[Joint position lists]
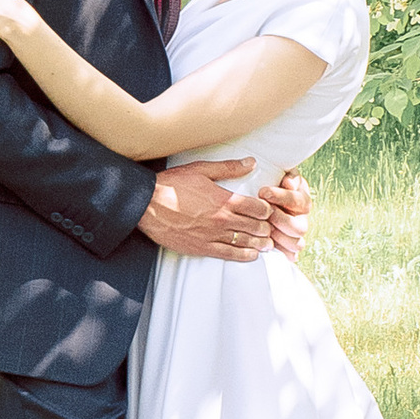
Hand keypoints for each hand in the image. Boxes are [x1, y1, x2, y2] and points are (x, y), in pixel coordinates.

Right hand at [140, 159, 273, 264]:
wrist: (147, 205)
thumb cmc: (172, 185)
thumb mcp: (201, 169)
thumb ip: (228, 167)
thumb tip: (251, 162)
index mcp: (224, 200)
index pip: (257, 207)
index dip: (267, 209)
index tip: (269, 210)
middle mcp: (221, 220)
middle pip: (254, 226)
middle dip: (266, 227)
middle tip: (272, 228)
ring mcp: (212, 236)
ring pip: (244, 242)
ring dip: (259, 243)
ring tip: (268, 244)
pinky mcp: (201, 248)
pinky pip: (228, 254)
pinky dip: (243, 255)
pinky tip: (252, 255)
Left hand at [267, 166, 310, 266]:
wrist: (260, 199)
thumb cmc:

> **Task instructions**
Give every entry again as it is, dropping its pictures.

> **Response**
Hand keypoints for each hand in the image. Boxes are [x1, y1, x2, y2] and points are (x, y), in pixel coordinates.

Right hand at [140, 159, 273, 264]:
wrist: (147, 205)
thumb cmc: (172, 185)
thumb mcp: (201, 169)
thumb ip: (228, 167)
thumb tip: (251, 162)
index mcp: (224, 200)
index pip: (257, 207)
index dip: (267, 209)
index tip: (269, 210)
middle mcp: (221, 220)
middle pip: (254, 226)
middle dip: (266, 227)
middle tip: (272, 228)
ring mcp: (212, 236)
ring pip: (244, 242)
ring dip: (259, 243)
ring tip: (268, 244)
pinky mcp: (201, 248)
pinky pip: (228, 254)
pinky dip: (243, 255)
pinky tip: (252, 255)
Left hand at [267, 166, 310, 266]:
wrist: (260, 199)
thumb cmc:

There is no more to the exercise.